A server handling requests is another good one.

A CNC machine taking input. The machine can only go so fast, so it needs to queue up input.

1
vote

Some examples I can think of:

  • Calculator - can introduce prefix and postfix at the same time
  • Instructions to tie shoes. Can't complete the next operation until you have done the last one
  • Buffers - Maybe a telephone buffer used to store numbers that the user has entered but have not made the tone sound yet
  • Digestion
1
vote

Manufacturing lines are full of queues. Think of a line of empty bottles heading for a filling machine. First-in-first-out is a natural way to apply a process sequentially to many objects. Queues are also used to decouple one process from another: the filling machine doesn't have to stop immediately if there's a short-term problem with the labeling machine.

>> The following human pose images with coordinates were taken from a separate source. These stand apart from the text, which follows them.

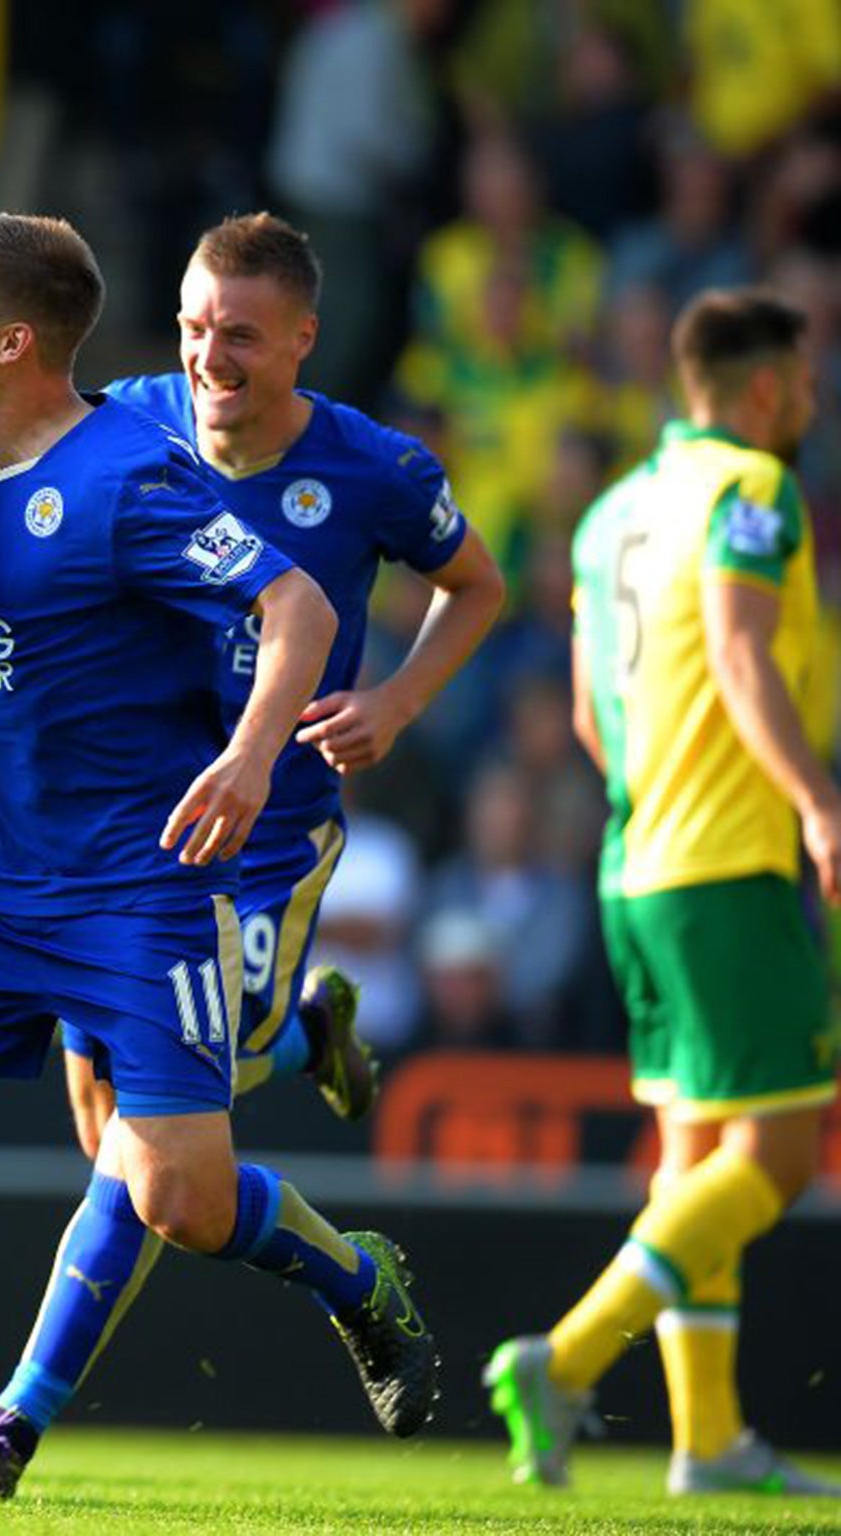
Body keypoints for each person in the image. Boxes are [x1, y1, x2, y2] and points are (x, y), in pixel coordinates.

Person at [0, 213, 437, 1509]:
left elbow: (301, 606)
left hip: (135, 897)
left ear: (15, 338)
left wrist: (258, 757)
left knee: (181, 1203)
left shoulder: (125, 479)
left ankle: (355, 1277)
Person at [0, 212, 503, 1497]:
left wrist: (394, 704)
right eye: (196, 326)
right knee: (123, 1141)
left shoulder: (370, 468)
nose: (210, 355)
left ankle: (9, 1428)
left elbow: (474, 586)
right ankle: (322, 1124)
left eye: (243, 337)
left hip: (267, 845)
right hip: (130, 840)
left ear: (302, 343)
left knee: (151, 1159)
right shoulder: (124, 418)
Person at [486, 288, 841, 1498]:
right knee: (781, 1157)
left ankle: (705, 1440)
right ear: (754, 391)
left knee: (692, 1161)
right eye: (798, 381)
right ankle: (566, 1356)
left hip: (632, 866)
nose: (807, 400)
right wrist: (814, 801)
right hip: (724, 865)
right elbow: (741, 654)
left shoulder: (607, 515)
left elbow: (592, 714)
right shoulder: (751, 488)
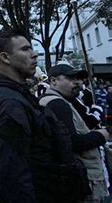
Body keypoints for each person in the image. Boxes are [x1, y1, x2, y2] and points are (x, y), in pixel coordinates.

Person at [0, 30, 88, 202]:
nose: (34, 54)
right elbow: (14, 174)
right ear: (5, 57)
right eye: (25, 49)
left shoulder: (11, 95)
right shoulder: (8, 102)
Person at [39, 64, 109, 202]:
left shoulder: (59, 101)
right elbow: (71, 143)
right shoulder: (57, 104)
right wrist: (101, 135)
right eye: (71, 78)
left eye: (80, 78)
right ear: (53, 81)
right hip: (83, 179)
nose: (78, 82)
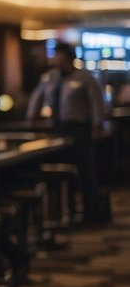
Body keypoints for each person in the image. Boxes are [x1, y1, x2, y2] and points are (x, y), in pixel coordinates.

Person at [26, 42, 107, 223]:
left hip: (80, 129)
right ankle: (66, 211)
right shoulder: (50, 78)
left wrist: (97, 126)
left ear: (66, 56)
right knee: (63, 171)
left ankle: (90, 213)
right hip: (57, 128)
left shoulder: (85, 78)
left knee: (85, 170)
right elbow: (36, 97)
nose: (53, 58)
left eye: (57, 55)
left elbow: (96, 103)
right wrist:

Queues are used in software in about the same ways. The output of one process can be queued for input to another process. This is true whether you're talking about inter-process communication, inter-thread communication, or simply breaking a complicated process into parts that might all be handled by the same thread.

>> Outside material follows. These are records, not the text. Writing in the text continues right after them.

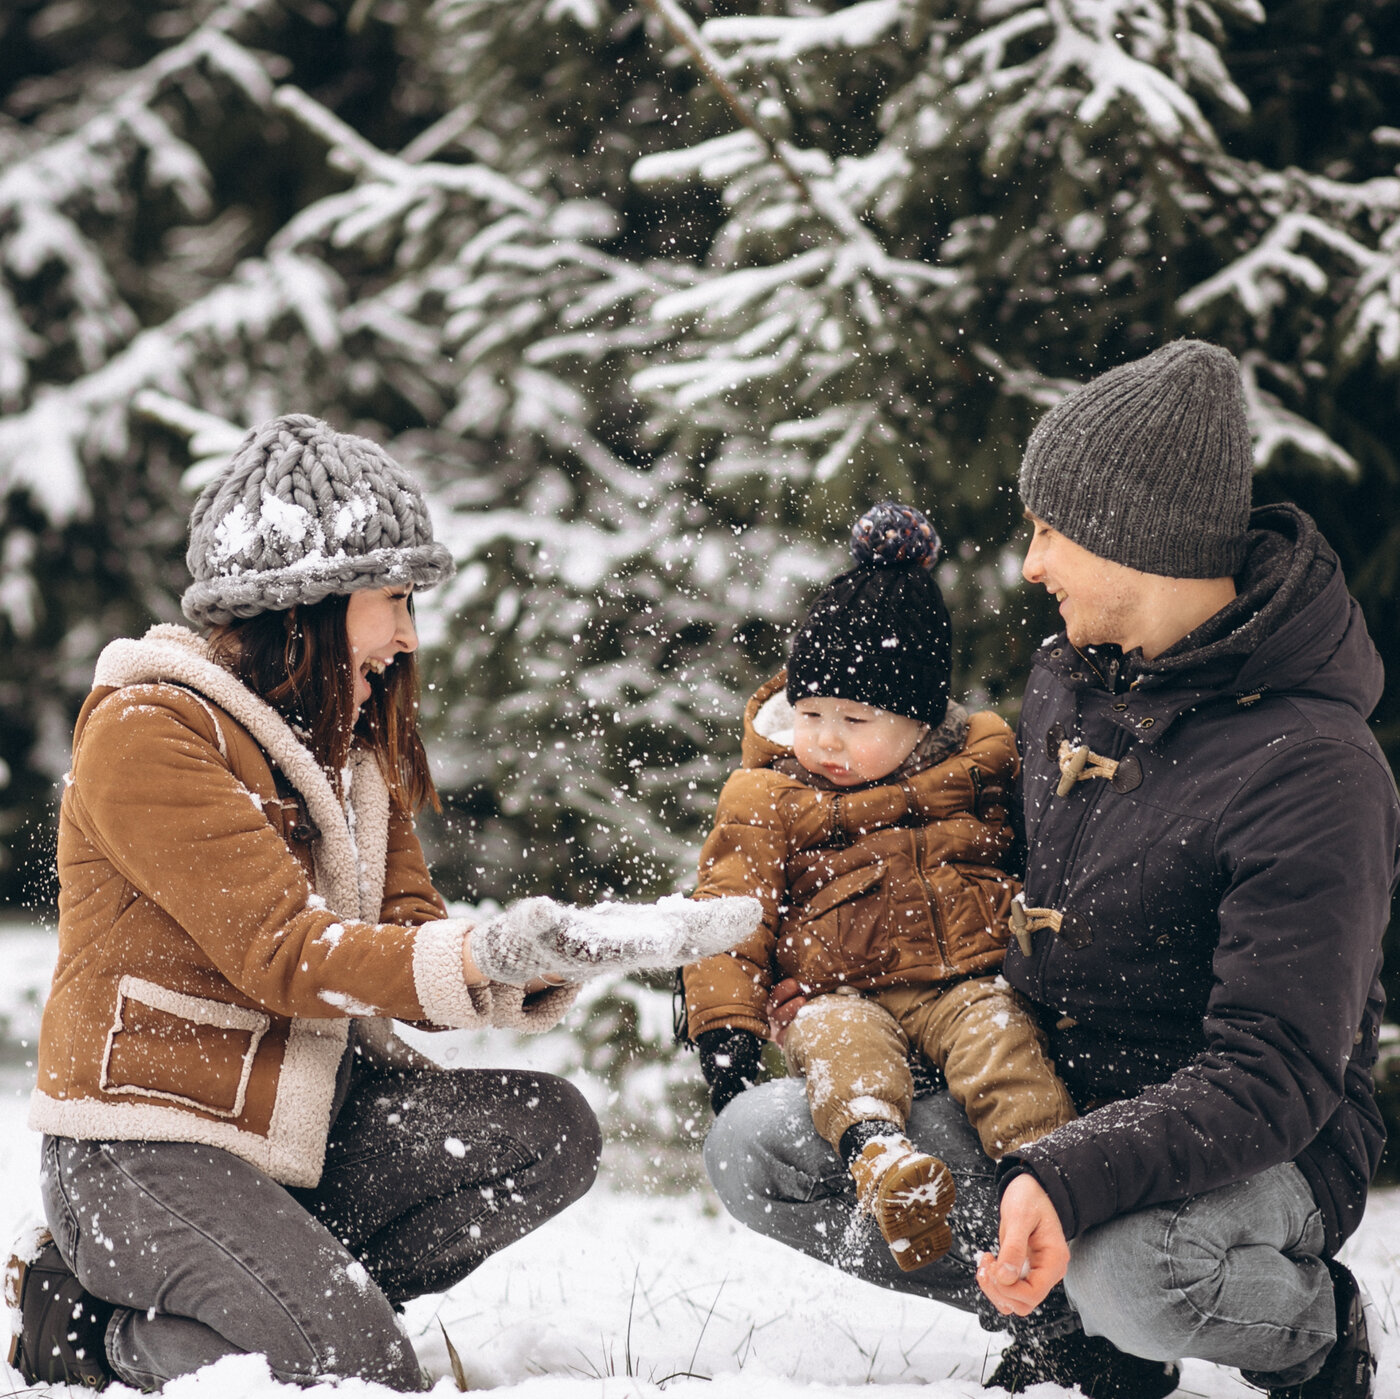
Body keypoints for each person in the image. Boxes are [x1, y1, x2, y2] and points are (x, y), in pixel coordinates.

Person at [3, 414, 758, 1392]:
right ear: (306, 599)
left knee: (548, 1130)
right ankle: (90, 1330)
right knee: (355, 1369)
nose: (406, 632)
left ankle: (291, 1287)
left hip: (302, 1130)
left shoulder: (347, 748)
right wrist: (481, 954)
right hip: (146, 1149)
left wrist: (546, 949)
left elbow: (403, 935)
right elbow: (287, 952)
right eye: (393, 598)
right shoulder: (148, 729)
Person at [703, 342, 1397, 1399]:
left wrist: (1060, 1175)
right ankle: (1075, 1331)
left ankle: (1311, 1330)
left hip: (1257, 1143)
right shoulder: (1067, 682)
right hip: (1057, 1098)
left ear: (1133, 539)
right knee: (762, 1146)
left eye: (1048, 532)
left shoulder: (1312, 765)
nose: (1030, 565)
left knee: (1136, 1270)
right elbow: (976, 880)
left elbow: (1277, 1069)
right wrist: (853, 968)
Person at [682, 502, 1076, 1276]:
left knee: (1003, 1047)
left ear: (922, 720)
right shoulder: (767, 795)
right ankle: (884, 1159)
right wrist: (724, 1031)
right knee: (841, 1049)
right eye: (811, 713)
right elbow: (730, 908)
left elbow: (1041, 856)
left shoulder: (981, 765)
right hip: (840, 990)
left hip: (965, 982)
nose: (826, 738)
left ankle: (1053, 1185)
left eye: (856, 719)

In operating systems, queues are often used to process inputs in order. The file system might read blocks from a storage device and add them to a queue, for example. Or interrupts that handle things like key presses and mouse movements create events that are added to an event queue so that you don't get "uqeeu" instead of "queue" when you're typing.

For a simple student assignment, I think any task that accepts some number of inputs and then processes them would work. For example, you could have them write a simple postfix expression evaluator. It'd have three parts:

  • read an input, add it to the input queue, and repeat until there are no more inputs

  • get an item from the queue

    • if the item is a number, push it onto the argument stack
    • if the item is an operator, pop the necessary arguments and evaluate
    • add the result to the output queue
    • repeat until the stack is empty
  • read an item from the output queue, print it, and repeat until the output queue is empty

1
vote

In teaching data structures, I usually use the application of the bank queue simulation where customers wait in a queue and there are a number of service windows.

The problem is to simulate the process in order to find out statistics of the following: customers waiting time in the queue (max, min, average), and numbers of customers waiting in the queue. I use a predefined frequency of arriving new customer every minute of a day and an average service time of a customer on the service window with values from the random number generator.

The result will be recommendations for the optimal number of service windows and the optimal number of chairs in the waiting hall that would guarantee customer satisfaction. Very interesting application to students.

1
vote

Any scheduling algorithm almost always involves a queue.

This can range from a simple first come first served queue to buffer request for a single consumer.

To a complex job scheduling queue where "tasks" can have priorities and "workers" have different capabilities.

A good use case to play around with could be "You have a central print server with four printers attached two capable of color, one capable of printing double sided and one capable of printing on larger paper. Users can pay extra for a rush job, or, less if they don't mind waiting longer. You can incur penalties if you deliver late so you want as much throughput as possible."